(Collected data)
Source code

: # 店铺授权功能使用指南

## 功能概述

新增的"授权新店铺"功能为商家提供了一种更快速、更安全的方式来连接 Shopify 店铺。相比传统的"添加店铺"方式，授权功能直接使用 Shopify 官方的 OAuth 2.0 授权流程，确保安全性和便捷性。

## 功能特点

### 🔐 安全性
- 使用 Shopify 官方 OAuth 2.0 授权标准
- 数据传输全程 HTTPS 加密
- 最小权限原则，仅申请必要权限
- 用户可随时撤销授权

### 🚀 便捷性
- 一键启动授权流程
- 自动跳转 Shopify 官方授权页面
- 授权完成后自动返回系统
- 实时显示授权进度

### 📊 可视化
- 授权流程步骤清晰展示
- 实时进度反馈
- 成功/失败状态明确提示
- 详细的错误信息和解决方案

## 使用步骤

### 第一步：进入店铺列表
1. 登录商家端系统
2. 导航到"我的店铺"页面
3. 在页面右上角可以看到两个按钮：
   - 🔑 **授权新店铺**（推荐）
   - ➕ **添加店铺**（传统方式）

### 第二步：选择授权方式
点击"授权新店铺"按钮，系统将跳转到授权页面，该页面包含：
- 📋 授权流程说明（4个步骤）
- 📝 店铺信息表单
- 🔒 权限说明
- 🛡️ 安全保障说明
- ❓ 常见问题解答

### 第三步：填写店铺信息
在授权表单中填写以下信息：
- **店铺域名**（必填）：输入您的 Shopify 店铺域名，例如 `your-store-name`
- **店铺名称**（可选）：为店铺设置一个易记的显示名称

> **About this task**: If a line in the records above contains "OAuth", copy that line.

> **Result for this task**:
新增的"授权新店铺"功能为商家提供了一种更快速、更安全的方式来连接 Shopify 店铺。相比传统的"添加店铺"方式，授权功能直接使用 Shopify 官方的 OAuth 2.0 授权流程，确保安全性和便捷性。
- 使用 Shopify 官方 OAuth 2.0 授权标准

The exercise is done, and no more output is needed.